Every mart asset declares a staleness tolerance. If a mart's latest materialization is older than its SLA, its freshness check fails and the freshness_violation_sensor logs a structured warning line one tick later (sensor default interval: 300s).

Declared SLAs

Asset Max staleness Reason
sqlmesh/ebird/fct_daily_bird_observations 30 hours Daily ingest at 06:00; 30h gives one day + 6h headroom.
sqlmesh/ebird/dim_species 7 days Taxonomy refreshes rarely; weekly cadence is fine.
sqlmesh/ebird/fct_hotspot_species_diversity 30 hours Derived from daily observation feed.
sqlmesh/noaa/fct_daily_weather 48 hours NOAA GHCND lags ~24h; 48h absorbs common delays.
sqlmesh/usgs/fct_daily_streamflow 30 hours USGS NWIS is near-real-time; 30h flags true stalls.
sqlmesh/analytics/fct_species_environment_daily 48 hours Cross-domain mart inherits NOAA's slower cadence.
sqlmesh/analytics/platform_health 2 hours Self-reporting health view; should be near-live.

Two complementary mechanisms

Databox uses both declarative policy and runtime validation:

  1. FreshnessPolicy (declarative)apply_freshness tags each source-derived spec with a cron-based expectation so Dagster's UI can signal "overdue" even without runs. Configured in _factories.py:FRESHNESS_BY_SOURCE.
  2. build_last_update_freshness_checks (runtime) — per-asset AssetCheck that compares the latest materialization timestamp to a timedelta. Wired via freshness_checks(SLAS) inside each domain file.

The check is what actually fails and emits an asset-check evaluation event; the policy is what tells operators the expected cadence up front.

Violation sensor

freshness_violation_sensor scans ASSET_CHECK_EVALUATION events since the last tick and logs one warning line per failure:

freshness_violation asset=["sqlmesh","noaa","fct_daily_weather"] check=... timestamp=...

Ships disabled (DefaultSensorStatus.STOPPED) so a fresh checkout does not spam an operator who has not picked an alert channel. Enable in the Dagster UI once you have wired the log line to Slack / Email / PagerDuty. The sensor owns the transport — the log is the contract.
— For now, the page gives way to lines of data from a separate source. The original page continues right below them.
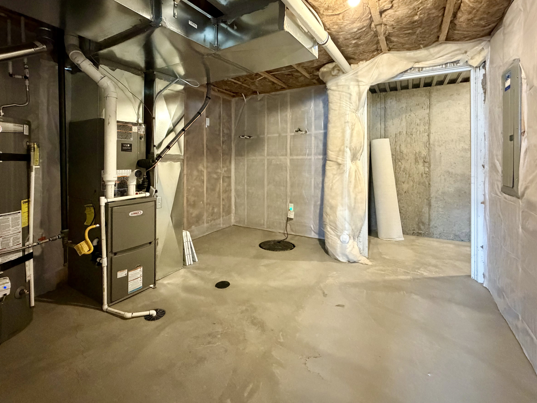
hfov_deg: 91.0
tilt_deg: -0.4
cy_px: 162
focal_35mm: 17
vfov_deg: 73.9
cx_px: 262
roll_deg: +0.1
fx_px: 264
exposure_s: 1/60
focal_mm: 2.22
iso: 1250
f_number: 2.2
Wiring to an alert channel

Pick one:

  • Slack — filter Dagster logs where message starts with freshness_violation; post into #data-alerts.
  • Email — same filter via your log-to-email forwarder.
  • PagerDuty — only for SLAs short enough to be genuinely urgent (e.g., platform_health at 2h). Most forkers will not need this.

Overriding per fork

Every SLA lives in a per-domain FRESHNESS_SLAS dict (packages/databox/databox/orchestration/domains/<source>.py). Edit the timedelta or remove the entry to relax / tighten a check; no cross-cutting config needed.

To add a new mart:

FRESHNESS_SLAS: dict[dg.AssetKey, timedelta] = {
    ...,
    dg.AssetKey(["sqlmesh", "<schema>", "<table>"]): timedelta(hours=24),
}

freshness_checks(FRESHNESS_SLAS) in asset_checks picks it up automatically.

Why not one global SLA

Source cadence varies by orders of magnitude. A global 24h would either false-alarm on NOAA (which legitimately lags) or miss platform_health stalls (which should fire in minutes). Per-asset SLAs keep the signal honest.